Wednesday, January 25, 2023

Texting

 (2016) Ummm ... apparently "someone" who is not me (who is also six years old and lives in this house) has been texting from my phone. It was a stretch, but the text to Santa was my first clue.



Opposites

 (2019) Another installment of "Jen and Skeet Are Polar Opposites" ... 

We were watching a survival show tonight called "Dude You're Screwed" where these Navy Seal guys kidnap you and drop you in some impossibly hard survival situation.  The guy in this episode is British and was dropped at the top of a glacier in Alaska, 200 miles from anything.  

Skeet said, "That would be awesome to try."  

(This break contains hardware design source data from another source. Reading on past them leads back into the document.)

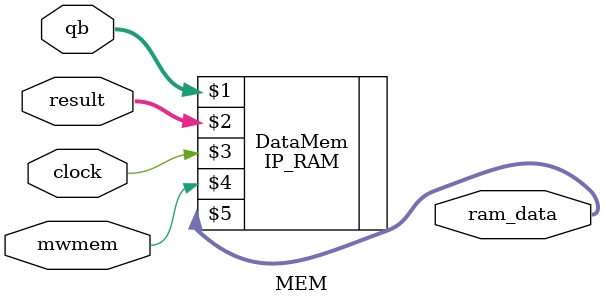
<source format=v>
`timescale 1ns / 1ps
module MEM(
  input clock, mwmem,
  input [31:0]result, qb,
  
  output [31:0]ram_data
    );
	 
  IP_RAM DataMem(qb, result, clock, mwmem, ram_data);

endmodule

</source>
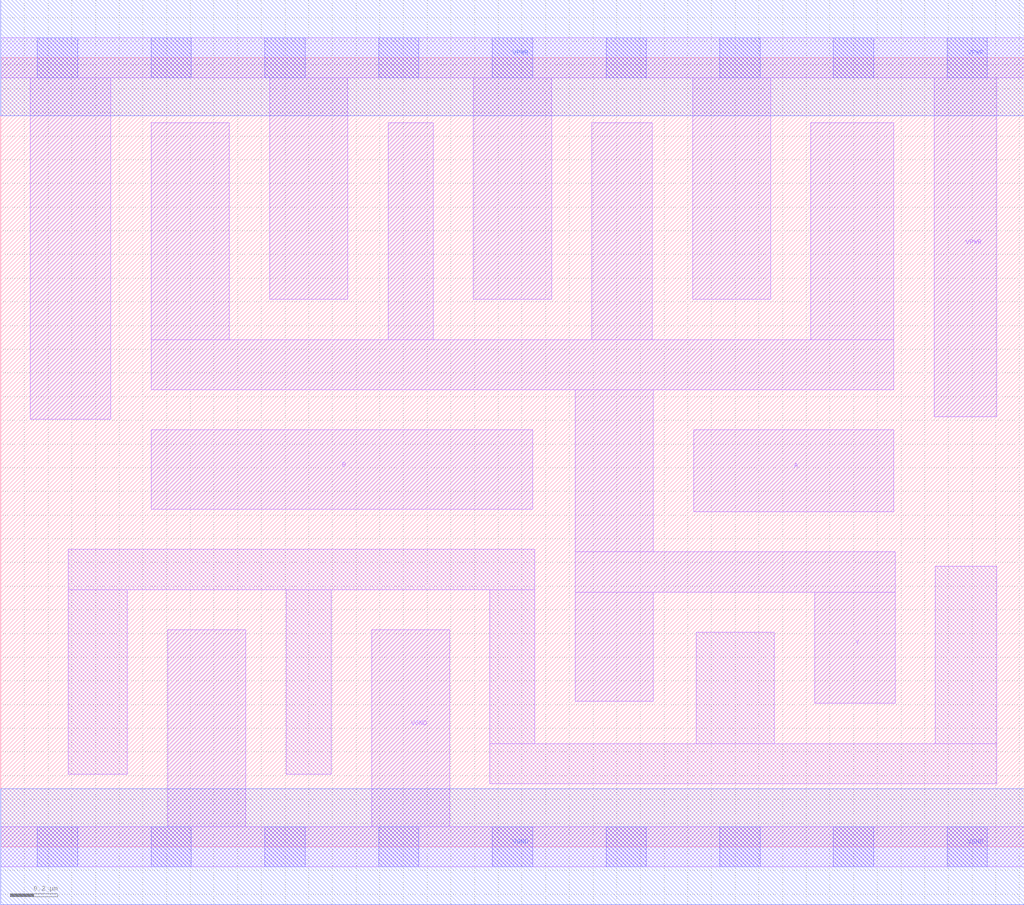
<source format=lef>
# Copyright 2020 The SkyWater PDK Authors
#
# Licensed under the Apache License, Version 2.0 (the "License");
# you may not use this file except in compliance with the License.
# You may obtain a copy of the License at
#
#     https://www.apache.org/licenses/LICENSE-2.0
#
# Unless required by applicable law or agreed to in writing, software
# distributed under the License is distributed on an "AS IS" BASIS,
# WITHOUT WARRANTIES OR CONDITIONS OF ANY KIND, either express or implied.
# See the License for the specific language governing permissions and
# limitations under the License.
#
# SPDX-License-Identifier: Apache-2.0

VERSION 5.7 ;
  NAMESCASESENSITIVE ON ;
  NOWIREEXTENSIONATPIN ON ;
  DIVIDERCHAR "/" ;
  BUSBITCHARS "[]" ;
UNITS
  DATABASE MICRONS 200 ;
END UNITS
MACRO sky130_fd_sc_lp__nand2_4
  CLASS CORE ;
  SOURCE USER ;
  FOREIGN sky130_fd_sc_lp__nand2_4 ;
  ORIGIN  0.000000  0.000000 ;
  SIZE  4.320000 BY  3.330000 ;
  SYMMETRY X Y R90 ;
  SITE unit ;
  PIN A
    ANTENNAGATEAREA  1.260000 ;
    DIRECTION INPUT ;
    USE SIGNAL ;
    PORT
      LAYER li1 ;
        RECT 2.925000 1.415000 3.770000 1.760000 ;
    END
  END A
  PIN B
    ANTENNAGATEAREA  1.260000 ;
    DIRECTION INPUT ;
    USE SIGNAL ;
    PORT
      LAYER li1 ;
        RECT 0.635000 1.425000 2.245000 1.760000 ;
    END
  END B
  PIN Y
    ANTENNADIFFAREA  1.881600 ;
    DIRECTION OUTPUT ;
    USE SIGNAL ;
    PORT
      LAYER li1 ;
        RECT 0.635000 1.930000 3.770000 2.140000 ;
        RECT 0.635000 2.140000 0.965000 3.055000 ;
        RECT 1.635000 2.140000 1.825000 3.055000 ;
        RECT 2.425000 0.615000 2.755000 1.075000 ;
        RECT 2.425000 1.075000 3.775000 1.245000 ;
        RECT 2.425000 1.245000 2.755000 1.930000 ;
        RECT 2.495000 2.140000 2.750000 3.055000 ;
        RECT 3.420000 2.140000 3.770000 3.055000 ;
        RECT 3.435000 0.605000 3.775000 1.075000 ;
    END
  END Y
  PIN VGND
    DIRECTION INOUT ;
    USE GROUND ;
    PORT
      LAYER li1 ;
        RECT 0.000000 -0.085000 4.320000 0.085000 ;
        RECT 0.705000  0.085000 1.035000 0.915000 ;
        RECT 1.565000  0.085000 1.895000 0.915000 ;
      LAYER mcon ;
        RECT 0.155000 -0.085000 0.325000 0.085000 ;
        RECT 0.635000 -0.085000 0.805000 0.085000 ;
        RECT 1.115000 -0.085000 1.285000 0.085000 ;
        RECT 1.595000 -0.085000 1.765000 0.085000 ;
        RECT 2.075000 -0.085000 2.245000 0.085000 ;
        RECT 2.555000 -0.085000 2.725000 0.085000 ;
        RECT 3.035000 -0.085000 3.205000 0.085000 ;
        RECT 3.515000 -0.085000 3.685000 0.085000 ;
        RECT 3.995000 -0.085000 4.165000 0.085000 ;
      LAYER met1 ;
        RECT 0.000000 -0.245000 4.320000 0.245000 ;
    END
  END VGND
  PIN VPWR
    DIRECTION INOUT ;
    USE POWER ;
    PORT
      LAYER li1 ;
        RECT 0.000000 3.245000 4.320000 3.415000 ;
        RECT 0.125000 1.805000 0.465000 3.245000 ;
        RECT 1.135000 2.310000 1.465000 3.245000 ;
        RECT 1.995000 2.310000 2.325000 3.245000 ;
        RECT 2.920000 2.310000 3.250000 3.245000 ;
        RECT 3.940000 1.815000 4.205000 3.245000 ;
      LAYER mcon ;
        RECT 0.155000 3.245000 0.325000 3.415000 ;
        RECT 0.635000 3.245000 0.805000 3.415000 ;
        RECT 1.115000 3.245000 1.285000 3.415000 ;
        RECT 1.595000 3.245000 1.765000 3.415000 ;
        RECT 2.075000 3.245000 2.245000 3.415000 ;
        RECT 2.555000 3.245000 2.725000 3.415000 ;
        RECT 3.035000 3.245000 3.205000 3.415000 ;
        RECT 3.515000 3.245000 3.685000 3.415000 ;
        RECT 3.995000 3.245000 4.165000 3.415000 ;
      LAYER met1 ;
        RECT 0.000000 3.085000 4.320000 3.575000 ;
    END
  END VPWR
  OBS
    LAYER li1 ;
      RECT 0.285000 0.305000 0.535000 1.085000 ;
      RECT 0.285000 1.085000 2.255000 1.255000 ;
      RECT 1.205000 0.305000 1.395000 1.085000 ;
      RECT 2.065000 0.265000 4.205000 0.435000 ;
      RECT 2.065000 0.435000 2.255000 1.085000 ;
      RECT 2.935000 0.435000 3.265000 0.905000 ;
      RECT 3.945000 0.435000 4.205000 1.185000 ;
  END
END sky130_fd_sc_lp__nand2_4

</source>
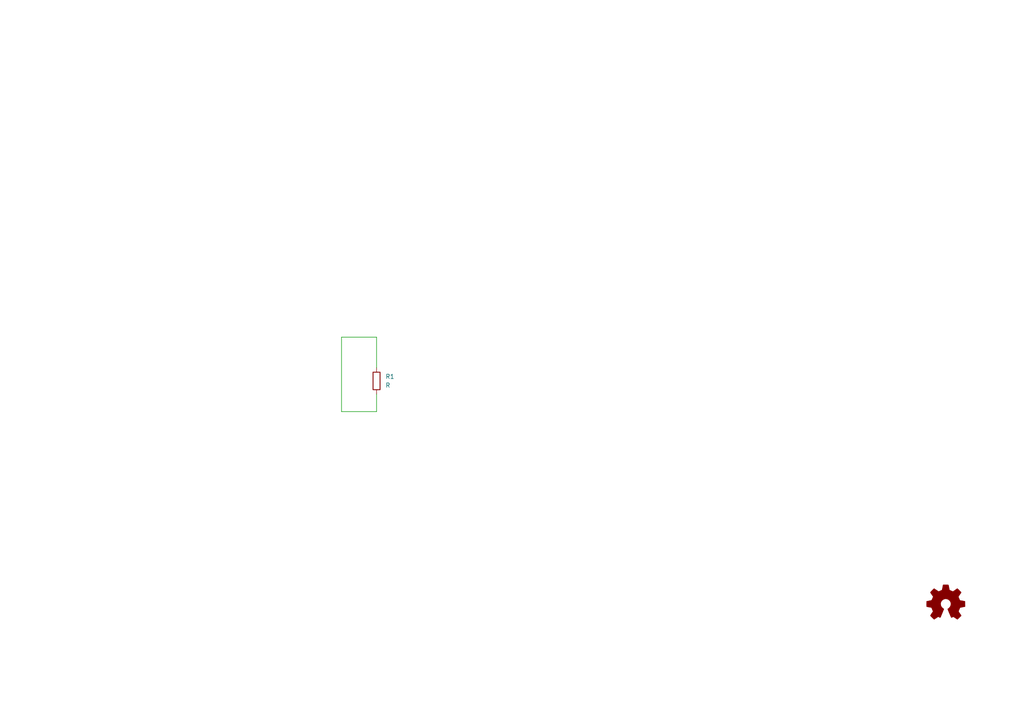
<source format=kicad_sch>
(kicad_sch (version 20211123) (generator eeschema)

  (uuid cef6f603-8a0b-4dd0-af99-ebfbef7d1b4b)

  (paper "A4")

  (title_block
    (title "KiBot-CICD-Template")
    (date "${date}")
    (rev "${version}")
    (company "nerdyscout")
    (comment 4 "CERN Open Hardware Licence v2.0")
  )

  


  (wire (pts (xy 99.06 97.79) (xy 99.06 119.38))
    (stroke (width 0) (type default) (color 0 0 0 0))
    (uuid 283f6910-e54a-4bc1-a20d-86715c3ab323)
  )
  (wire (pts (xy 99.06 119.38) (xy 109.22 119.38))
    (stroke (width 0) (type default) (color 0 0 0 0))
    (uuid 557efbe0-59d9-4c3b-875e-681f1d0eabac)
  )
  (wire (pts (xy 109.22 106.68) (xy 109.22 97.79))
    (stroke (width 0) (type default) (color 0 0 0 0))
    (uuid 95ef25aa-dac6-44d9-90a0-efd49308b704)
  )
  (wire (pts (xy 109.22 97.79) (xy 99.06 97.79))
    (stroke (width 0) (type default) (color 0 0 0 0))
    (uuid b29a0e42-fd5a-49a8-8a01-edc4123e673b)
  )
  (wire (pts (xy 109.22 119.38) (xy 109.22 114.3))
    (stroke (width 0) (type default) (color 0 0 0 0))
    (uuid c1e78faf-25fc-46b6-b4c5-f5cb445c8db9)
  )

  (symbol (lib_id "Graphic:Logo_Open_Hardware_Small") (at 274.32 175.26 0) (unit 1)
    (in_bom yes) (on_board yes)
    (uuid 00000000-0000-0000-0000-00005e25fd05)
    (property "Reference" "#LOGO1" (id 0) (at 274.32 168.275 0)
      (effects (font (size 1.27 1.27)) hide)
    )
    (property "Value" "Logo_Open_Hardware_Small" (id 1) (at 274.32 180.975 0)
      (effects (font (size 1.27 1.27)) hide)
    )
    (property "Footprint" "Symbol:OSHW-Symbol_6.7x6mm_SilkScreen" (id 2) (at 274.32 175.26 0)
      (effects (font (size 1.27 1.27)) hide)
    )
    (property "Datasheet" "" (id 3) (at 274.32 175.26 0)
      (effects (font (size 1.27 1.27)) hide)
    )
  )

  (symbol (lib_id "Device:R") (at 109.22 110.49 0) (unit 1)
    (in_bom yes) (on_board yes) (fields_autoplaced)
    (uuid 5f38bdb2-3657-474e-8e86-d6bb0b298110)
    (property "Reference" "R1" (id 0) (at 111.76 109.2199 0)
      (effects (font (size 1.27 1.27)) (justify left))
    )
    (property "Value" "R" (id 1) (at 111.76 111.7599 0)
      (effects (font (size 1.27 1.27)) (justify left))
    )
    (property "Footprint" "" (id 2) (at 107.442 110.49 90)
      (effects (font (size 1.27 1.27)) hide)
    )
    (property "Datasheet" "~" (id 3) (at 109.22 110.49 0)
      (effects (font (size 1.27 1.27)) hide)
    )
    (property "Variant" "DNP" (id 4) (at 109.22 110.49 0)
      (effects (font (size 1.27 1.27)) hide)
    )
    (pin "1" (uuid 6bd46644-7209-4d4d-acd8-f4c0d045bc61))
    (pin "2" (uuid befdfbe5-f3e5-423b-a34e-7bba3f218536))
  )

  (sheet_instances
    (path "/" (page "1"))
  )

  (symbol_instances
    (path "/00000000-0000-0000-0000-00005e25fd05"
      (reference "#LOGO1") (unit 1) (value "Logo_Open_Hardware_Small") (footprint "Symbol:OSHW-Symbol_6.7x6mm_SilkScreen")
    )
    (path "/5f38bdb2-3657-474e-8e86-d6bb0b298110"
      (reference "R1") (unit 1) (value "R") (footprint "")
    )
  )
)

</source>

I said, "I'd just roll up in a ball and die in the ice."

😂😂😂

Tuesday, January 24, 2023

Pirate

 (2012) Dylan and I were watching some cartoon that had a pirate in it and he said, "Mom are there really such things as pirates?"  I said, "Yes, there were pirates a long time ago and today there are still some pirates that go around stealing from other people's boats."  Dylan answers in complete seriousness, " Who in the WORLD would want to be a baby then grow up to be a pirate?!  Lily will NOT be a pirate when she grows up!"  Very true, Dyl!

God

 (2016) Lily just informed me that she knows what God looks like. Apparently, He's "big and sunny." 

Friday, January 20, 2023

Basketball

2015) I am the WORST basketball mom EVER.  I hate EVERYTHING about it. The uniforms are ugly, the balls thud and echo nonstop, the middle school gym stinks like old sweat socks, we are sitting on the dirty gym floor, balls keep hitting us from all the kids playing around on the sidelines, the buzzer blares in my ears and startles me every single time, the constant ref whistles are shrill and nerve racking, babies are crying, the super enthused mom sitting next to me is screaming "Defense" in a  piercing pitch a dog could hear, the coaches are bellowing "Hands Up" over and over like it's an armed robbery, and if the dad with anger issues next to me shouts,"Make it happen" or "Pass the ball" one more time, I may just lose it.  Did I mention I absolutely HATE it here?? But ... I happen to love one of the players, so here I sit, smiling at Dylan like this is the best place on earth!  Football and baseball I can do, but I'm pretty sure there is a level of hell called "Middle School Rec Basketball," and believe me, that's enough to keep me saved from now to eternity.

Snowcone

 (2018) I have come to the realization that without air conditioning, I would be a mean, lonely hermit with NO friends or maybe even be in JAIL.  I get SO grouchy and irritable when I'm SUPER hot!  Case in point, after Lily's cheer photos last week on a SCORCHING HOT turf football field in the dead middle of the hottest afternoon in August (and I was stupidly wearing sweat pants), Lily asked if she could have a snow cone when we were done.  OF COURSE, the snow cone truck was parked RIGHT in the sun and I was already super grouchy from sweating to death in the 100 degree afternoon sun in sweatpants!  Sweat was actually dripping down my nose, which made me SUPER grumpy and irritated!  At any rate, I begrudgingly got in the line (no shade, mind you) for a small, Coke flavored snow cone, and the lady in front me proceeds to order SIX LARGE SNOW CONES!!!  Are you kidding me?!!  THEN, she asked the guy to name ALL the sugar free flavors first before choosing.  She then sends her daughter to inquire about what flavors all the siblings want, which fluctuated about ten times from Pina Colado to Blue Raspberry! After an eternity in the boiling sun waiting for her snow cone buffet to be ready, she looks at the snow cones the man is setting on the counter for her and says she needs MORE flavor on ALL of them!!!!  THEN, she takes sample bites of each one and starts to walk away, but NOT before coming back to the window to ask for extra napkins.  I literally almost committed a snow cone FELONY at the window before that lady was finished!  THANKFULLY we got into our air conditioned car to leave and narrowly escaped my hot, angry descent into a life of crime.